_Job item_.
Locate every line in the records that contains the word "between", and copy each of those lines.

BEGIN Study material

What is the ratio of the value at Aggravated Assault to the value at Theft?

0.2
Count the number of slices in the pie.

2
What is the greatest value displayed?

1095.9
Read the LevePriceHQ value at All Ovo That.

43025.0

END Study material
BEGIN Study material

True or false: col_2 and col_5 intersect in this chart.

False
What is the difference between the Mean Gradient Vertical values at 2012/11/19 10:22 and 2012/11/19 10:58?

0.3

END Study material
BEGIN Study material

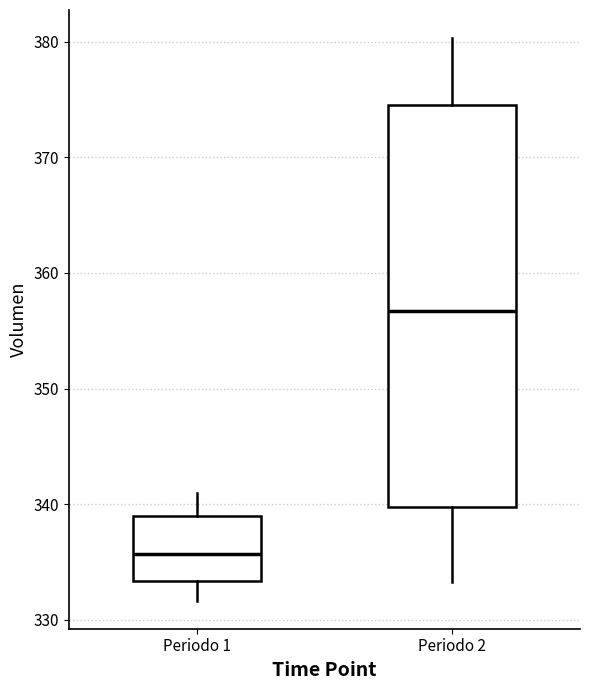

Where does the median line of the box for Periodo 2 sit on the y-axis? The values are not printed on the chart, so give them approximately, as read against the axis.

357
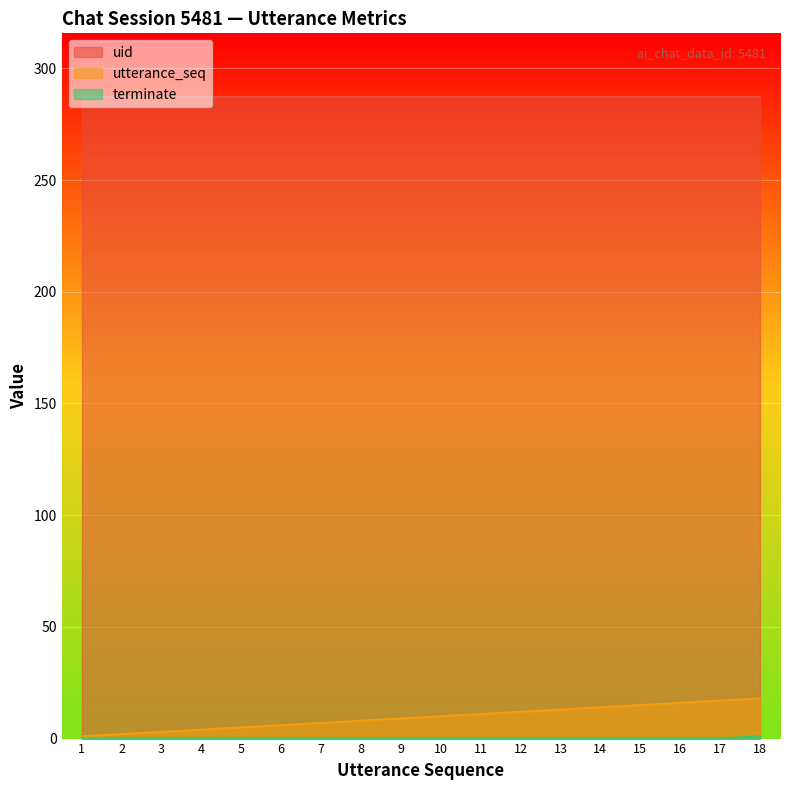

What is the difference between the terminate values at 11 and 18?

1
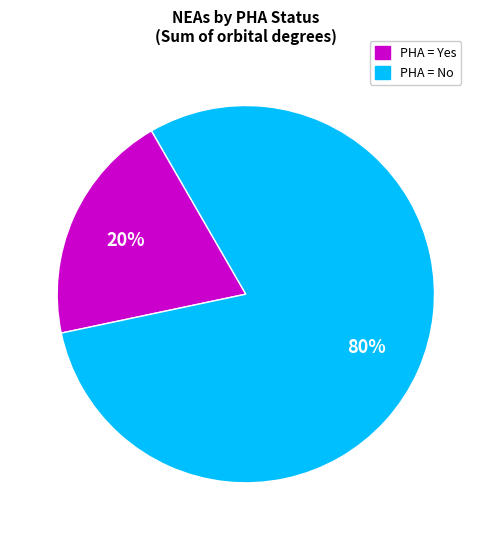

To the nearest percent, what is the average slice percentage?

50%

END Study material

_Answer section_.
What is the difference between the Mean Gradient Vertical values at 2012/11/19 10:22 and 2012/11/19 10:58?
What is the difference between the terminate values at 11 and 18?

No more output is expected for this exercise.